The Worker Adjustment and Retraining Notification Act (WARN) Frequently Asked Questions
Below is a list of frequently asked questions about the WARN Act. If you have more specific questions that you would like answered, please contact us.
Media inquiries should be directed to the EDD Communications Office at 916-654-9029, or by e-mail at EDDMediaInquiries@edd.ca.gov. For non-media inquiries or general questions about WARN, contact the California WARN Act Coordinator by e-mail at WARNNotice@edd.ca.gov.
Contact information for the Chief Elected Official(s) who receives WARN notices is available on the EDD’s website at Local Workforce Development Area Administrators Listing by County. The Local Workforce Development Areas (Local Areas) are listed by county including geographical areas served.
California labor market data is available on the EDD’s Labor Market Information Division (LMID) web page. The EDD’s LMID collects and publishes employment, unemployment statistics, and other labor market data for the state and counties of California.
Requests for additional labor market services or questions should be addressed to the EDD, LMID. Visit the Contact LMI page for detailed contact information.
The WARN Report is updated on the 10th and 25th of each month. If these dates fall on a weekend or holiday, then the report is updated and published the following business day.
California retention laws require the EDD to store records for up to five years. Currently, the Employment Development Department publishes all available WARN Reports under the Listing of Filed WARN Notices section of the EDD’s WARN web page.
While the 60-day period is the minimum for providing an advanced notice to employees under WARN law, employers can still voluntarily notify employees with more time in advance.
Source: 20 CFR 639.2, Page 351
The enforcement of the WARN law and labor law violations should be directed to the California Department of Industrial Relations. The EDD only processes California WARN notices received and does not provide legal advice nor does it enforce labor law, including WARN law violations.
- Is a WARN notice required for companies laying off a total of 50 or more employees from multiple work sites?
A company with a “covered establishment” that employs 75 employees or more is required to file a WARN notice if it lays-off 50 or more employees during any 30-day period.
Source: California Labor Code, Section 1400
Employers must give a WARN notice at least 60 calendar days prior to any planned plant closing or mass layoff. When all employees are not terminated on the same date, the date of the first individual termination within the statutory 30-day or 90-day period triggers the 60-day notice requirement. A worker’s last day of employment is considered the date of that worker’s layoff.

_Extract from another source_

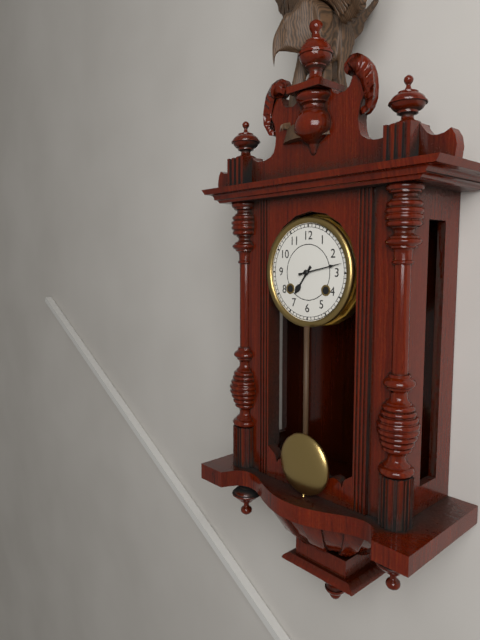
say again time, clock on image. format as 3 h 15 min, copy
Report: 7 h 13 min
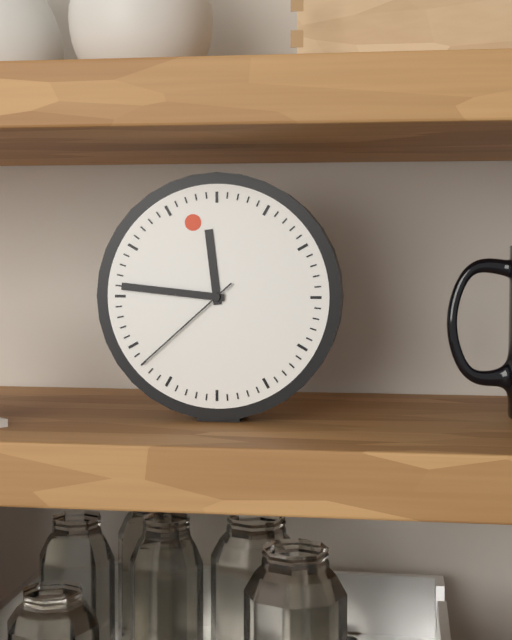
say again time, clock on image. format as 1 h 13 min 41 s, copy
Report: 11 h 46 min 38 s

Source: 20 CFR 639.5(a), Page 354
Consultant or contract employees who have a separate employment relationship with another employer and are paid by that other employer, or who are self-employed, are not “affected employees” of the business to which they are assigned.

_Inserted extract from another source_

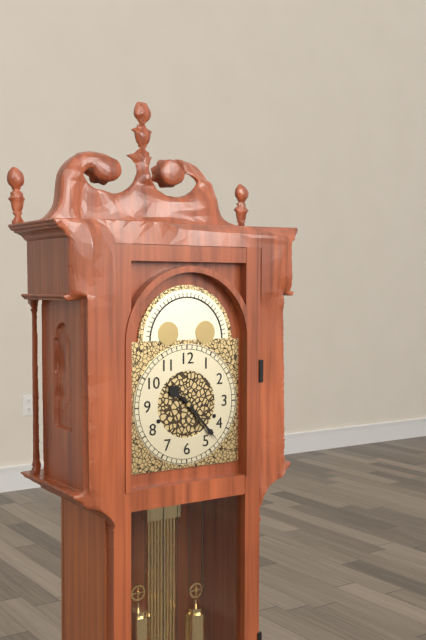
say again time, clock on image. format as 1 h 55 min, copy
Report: 10 h 23 min
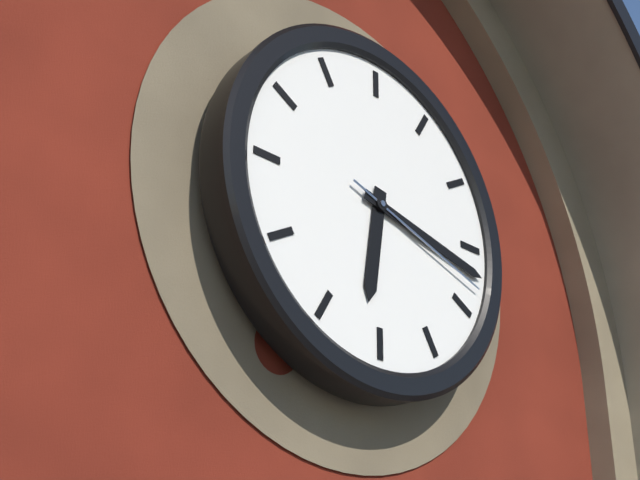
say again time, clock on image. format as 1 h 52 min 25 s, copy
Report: 6 h 17 min 18 s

Source: 20 CFR 639.3(e), Page 352
Employees who are employed for an average of fewer than 20 hours per week or who has been employed for fewer than 6 of the 12 months preceding the date on which notice is required, including workers who work full-time are classified as part-time or seasonal workers. Part-time workers do not count when determining whether there has been a plant closing or mass layoff but they are entitled to receive WARN notice if there is one.

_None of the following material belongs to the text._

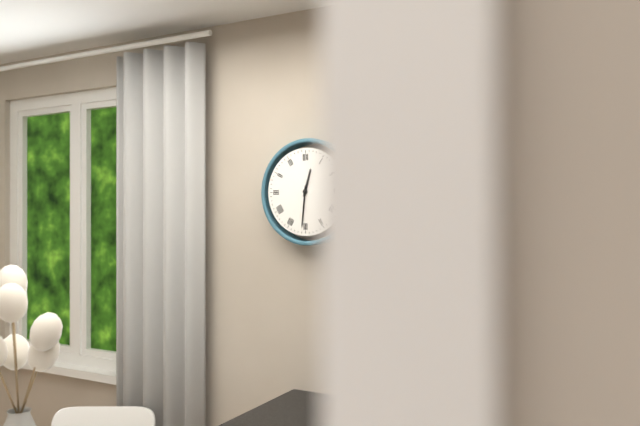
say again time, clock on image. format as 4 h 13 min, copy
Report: 12 h 31 min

Sources: 20 CFR 639.3(h) Page 353 & Department of Labor WARN Employer’s Guide, Page 4
Employees who have worked at least 6 months of the 12 months preceding the date on which WARN notice is required are counted in determining if there is a mass layoff during any 30-day period of 50 or more employees at a covered establishment.
Source: California Labor Code, Section 1400(d)&(h)
The single site of employment for workers whose primary duties require travel from point to point, who are out stationed, or whose primary duties involve work outside any of the employer’s regular employment sites (e.g., railroad workers, bus drivers, salespersons) is one of the following:
- Location from which the employee is assigned work
- Location to which the employee reports
- Location assigned to employee as their home base
- Is a company required to provide a WARN notice to each municipality if they are laying-off employees from multiple locations in California?
The employer is required to provide a WARN notice to any affected employees, the Employment Development Department, Local Workforce Investment Board, Chief elected official of each city and County government in which the termination, relocation, or mass layoff occurs.
Local Workforce Development Areas (Local Areas) can assist in locating information about how to contact the chief elected officials in the communities affected by the planned layoff or closure.